━━━━━ The data
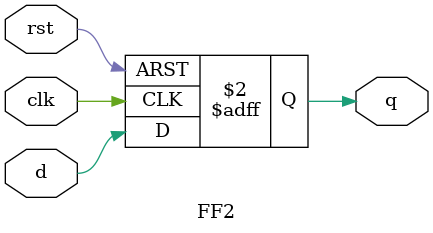
<source format=v>
module FF2(d,clk,rst,q);
input d,clk,rst;
output reg q;
always @(posedge clk or posedge rst) begin
	if(rst)
        q<=0;
    else 
        q<=d;
end
endmodule
</source>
━━━━━━━━━━
- [Assignment] Print the whole listing exactly, please, and keep any images out of it.

- [Answer]
<source format=v>
module FF2(d,clk,rst,q);
input d,clk,rst;
output reg q;
always @(posedge clk or posedge rst) begin
	if(rst)
        q<=0;
    else 
        q<=d;
end
endmodule
</source>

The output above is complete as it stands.